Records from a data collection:
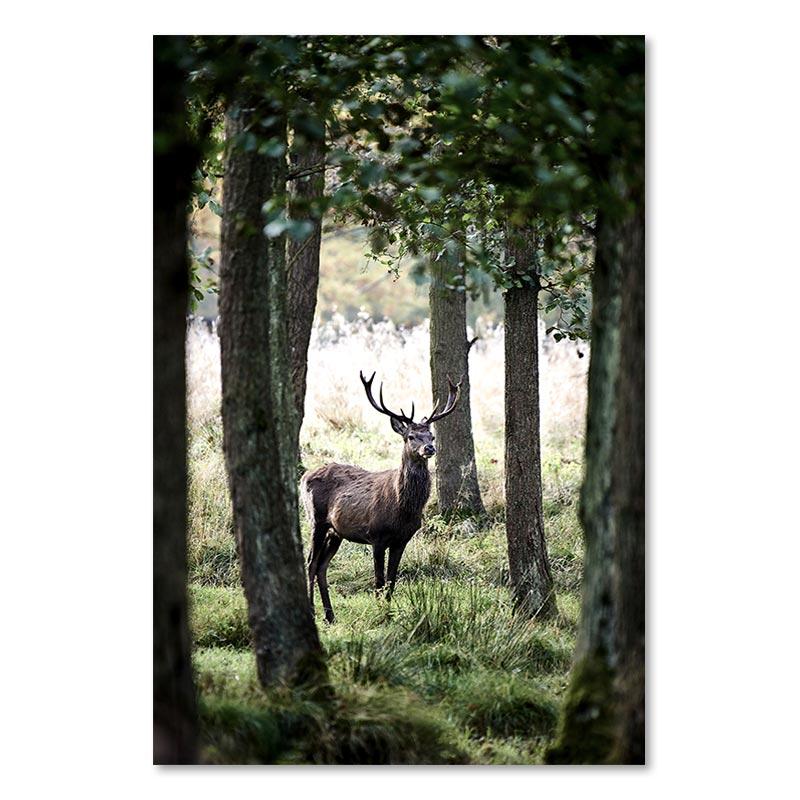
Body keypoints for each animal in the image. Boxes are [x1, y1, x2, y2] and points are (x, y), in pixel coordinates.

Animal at [300, 370, 462, 623]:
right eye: (411, 436)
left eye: (431, 436)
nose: (429, 449)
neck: (402, 510)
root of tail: (304, 476)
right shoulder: (376, 536)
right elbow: (378, 581)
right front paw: (380, 615)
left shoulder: (402, 540)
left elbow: (392, 581)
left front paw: (389, 613)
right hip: (316, 520)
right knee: (310, 563)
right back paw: (314, 611)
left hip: (336, 531)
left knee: (322, 566)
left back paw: (330, 616)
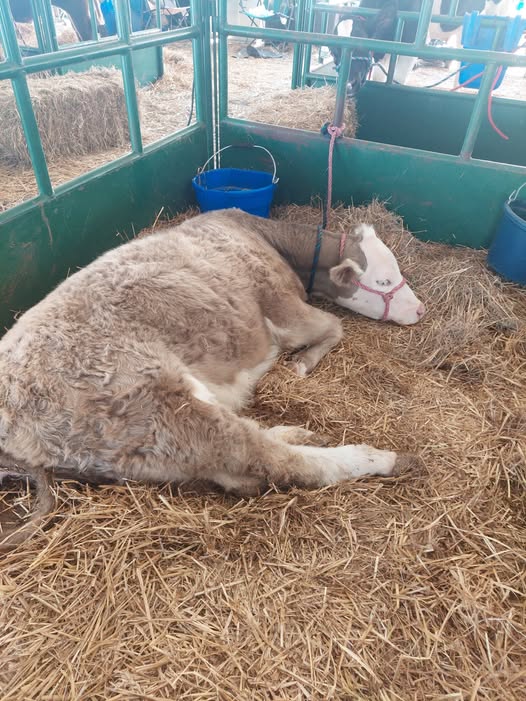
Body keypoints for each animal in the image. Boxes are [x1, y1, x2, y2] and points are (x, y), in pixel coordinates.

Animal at [0, 208, 425, 548]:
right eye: (384, 281)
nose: (420, 309)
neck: (264, 237)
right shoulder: (285, 309)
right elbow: (335, 327)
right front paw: (303, 364)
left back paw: (298, 433)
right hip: (166, 407)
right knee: (273, 461)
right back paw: (381, 457)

# WHAT NEEDS TO BE DONE
In your copy, include no pictures, but set down every record exactly.

# THE ANSWER
Body keypoints for each animal in the image. Boxes are [x1, y1, x2, y2] and points are (x, y), in pixel coordinates.

Animal at [300, 370, 462, 623]:
right eye: (411, 436)
left eye: (431, 436)
nose: (429, 449)
neck: (402, 510)
root of tail: (304, 476)
right shoulder: (376, 536)
right elbow: (378, 581)
right front paw: (380, 615)
left shoulder: (402, 540)
left elbow: (392, 581)
left front paw: (389, 613)
right hip: (316, 520)
right knee: (310, 563)
right back paw: (314, 611)
left hip: (336, 531)
left knee: (322, 566)
left back paw: (330, 616)
Body keypoints for each animal in the image. Boxes are [x1, y1, x2, y2] and points are (x, y), in pixel coordinates.

Animal at [0, 208, 425, 548]:
right eye: (384, 281)
nose: (420, 309)
neck: (264, 237)
right shoulder: (285, 309)
right elbow: (335, 327)
right front paw: (303, 364)
left back paw: (298, 433)
right hip: (166, 407)
right knee: (273, 461)
right back paw: (381, 457)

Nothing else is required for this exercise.